We start below by inventorying all basin-level variables contained in the modeled CSV files.

# List all output CSV
data <- list(
  ken = file.path(dir, "./ken/hydroloop_results/csv"),
  mli = file.path(dir, "/mli/csv_km3")
) %>%
  lapply(list.files, pattern="*.csv", recursive=TRUE, full.names=TRUE) %>%
  lapply(data.table) %>%
  rbindlist(idcol="iso3", use.names=TRUE, fill=TRUE) %>%
  setnames("V1", "path")

# Extract timestamps and sheet codes from file names
data[, `:=`(
  file = basename(path)
)][, `:=`(
  year = str_extract(file, "_[0-9]{4}") %>% str_sub(2,5) %>% as.integer(),
  month = str_extract(file, "[0-9]{4}_[0-9]{1,2}") %>% str_sub(6,7) %>% as.integer(),
  sheet = str_extract(tolower(file), "sheet[0-9]{1}") 
)] %>% setorder(iso3, sheet, year, month, na.last=TRUE)

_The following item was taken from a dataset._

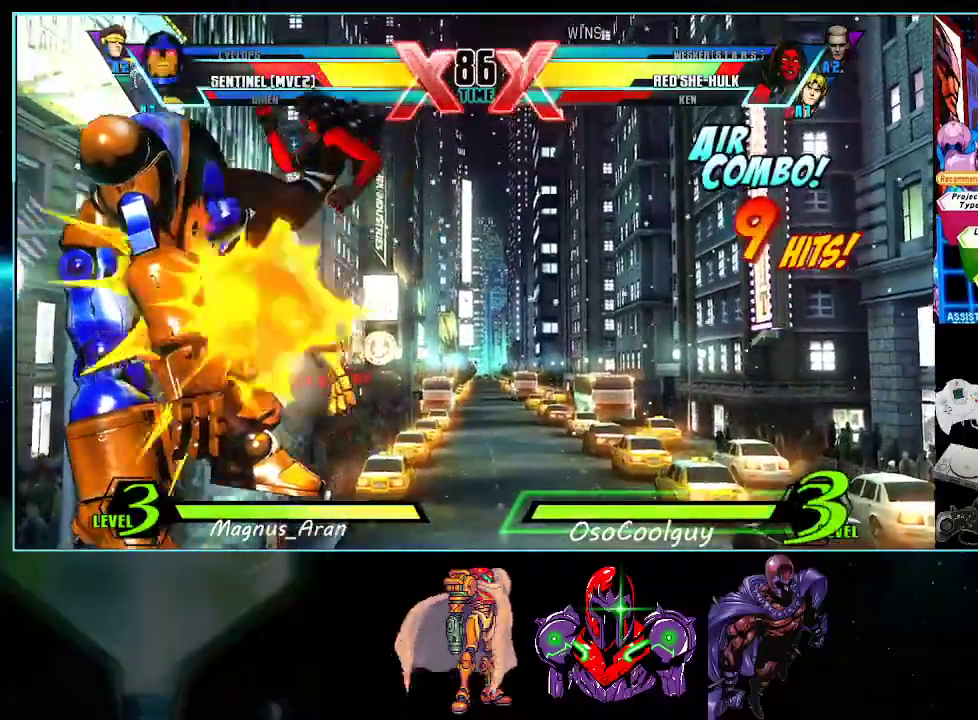
{"buttons": ["DPAD_LEFT"], "events": []}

# Append flow units (typically km3 or MCM, will need to be specified manually)
data[, unit := fcase(
  iso3=="mli", "km3",
  iso3=="ken", "km3"
)]

We have 8 yearly water balances for Mali (Sheet #1 variables), 15 yearly balances for Kenya (across 6 sheets), as well as monthly and seasonal breakdowns.

data[iso3=="mli", .(iso3, file, sheet, year, month)] %>% 
  paged_table()
data[iso3=="ken" & !is.na(year) & is.na(month), .(iso3, file, sheet, year, month)] %>% 
  paged_table()
data[iso3=="ken" & !is.na(month), .(iso3, file, sheet, year, month)] %>% 
  paged_table()

The Kenya analysis also includes yearly, seasonal, and monthly time-series for an additional 57 variables:

data[iso3=="ken" & is.na(year) & is.na(month), .(iso3, file, sheet, year, month)] %>% 
  paged_table()

Variable Inspection

We also need to validate naming conventions and units for all output variables, so we continue by inspecting individual files starting with Mali.

Sheet #1

f <- data[iso3=="mli"]

mli <- lapply(1:nrow(f), function(x) fread(f[x, path])[, `:=`(
  iso3 = f[x, iso3],
  sheet = f[x, sheet],
  year = f[x, year]
)]) %>% rbindlist()

setnames(mli, tolower(names(mli)))
mli %>% paged_table(options=list(max.print=300))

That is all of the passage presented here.